Когда деда хоронили, ему на грудь села птица – бабушка не разглядела, но, должно быть, голубь. Через секунду птицы не стало – она спорхнула, пропала в листве: вот и принял господь к себе душу, – решила бабушка, – вот и отмучился. Она ждала которого-нибудь знака, когда умер отец: думала, он придет во сне, или сам по себе включится телевизор – а там «Убойная сила». Но знак был один – не после, а за три дня до смерти, в Джербе: бабушка собирала вещи и вдруг заметила, что треснуло зеркальце в косметичке, – еще утром было целое, а вот треснуло; разумеется, быть беде, смотрите – выключайте конфорки. Разумеется, и знаков было больше – в две тысячи двенадцатом, в субботу, в девяносто седьмом – и Цинтия приходила чуть ли не через ночь, чтобы прилечь к нам на кровать, чтобы лишний раз напомнить, что в самом расцвете жизни мы уже объяты смертью.

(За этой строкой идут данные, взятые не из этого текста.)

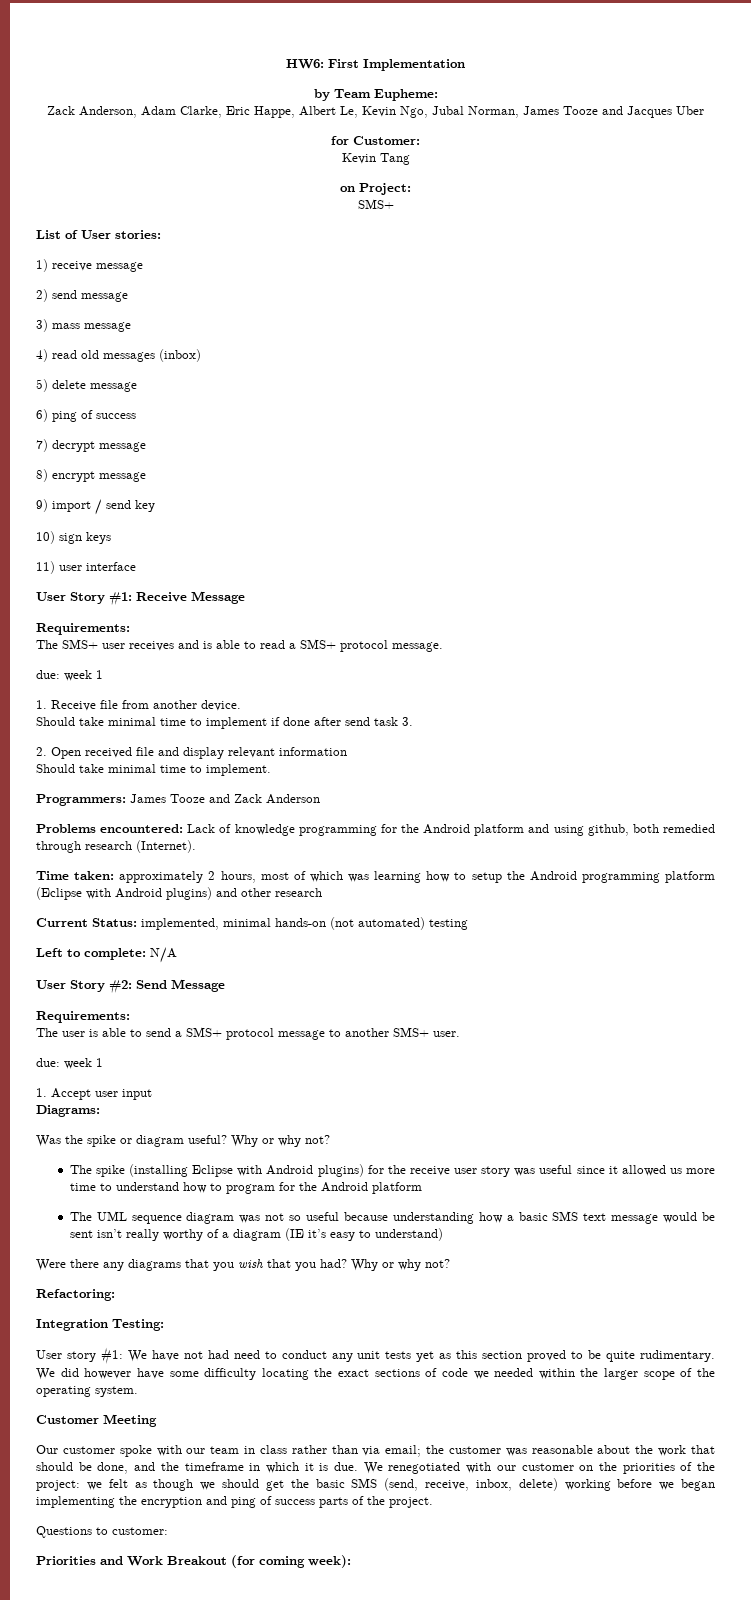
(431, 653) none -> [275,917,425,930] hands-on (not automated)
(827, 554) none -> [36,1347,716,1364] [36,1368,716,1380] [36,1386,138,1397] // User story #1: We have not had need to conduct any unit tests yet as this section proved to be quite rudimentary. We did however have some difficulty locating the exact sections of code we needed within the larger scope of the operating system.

Если верить соседям, дед скончался в одну секунду – вышел из подъезда и упал, точно кто-то шепнул ему: пора уходить, – и никаких предсмертных «больше света!», никаких иных комнат и миров. Он позвонил бабушке за неделю до: был, само собой, пьян, но убеждал, что бросил пить. Бабушка в ответ почти бросила трубку, но дед запричитал: про каких-то рыбок, про цветы, которые она зажала при разводе, про всеобщую, поголовную несправедливость, а ведь как жаль, столько в мире судей, а жена создана богом, чтобы принять тебя таким, каков ты есть, так жаль, но ничего – sentiments distingués, как писал Флобер, – решительно ничего, Иисус силен пройти и сквозь закрытые двери, и пусть в последний раз дед молился на шестом году жизни, вот теперь, на старости лет, он сызнова впал в детство и, дабы укрепить иудеев в вере и приступить к их исправлению, готов первым делом превратить воду в вино.
– В общем, нам ли быть в печали, – подытожил он и отключился.
Деду быстро наскучивало то, что он говорил или затевал. (Где-то я читал про Хлебникова, который так же уставал от чтения собственных стихов и обрывал себя на полуслове: и так далее…)
– Что такое жизнь с мужчиной, как не жизнь внутри его безумия? – прочитала бабушка в романчике.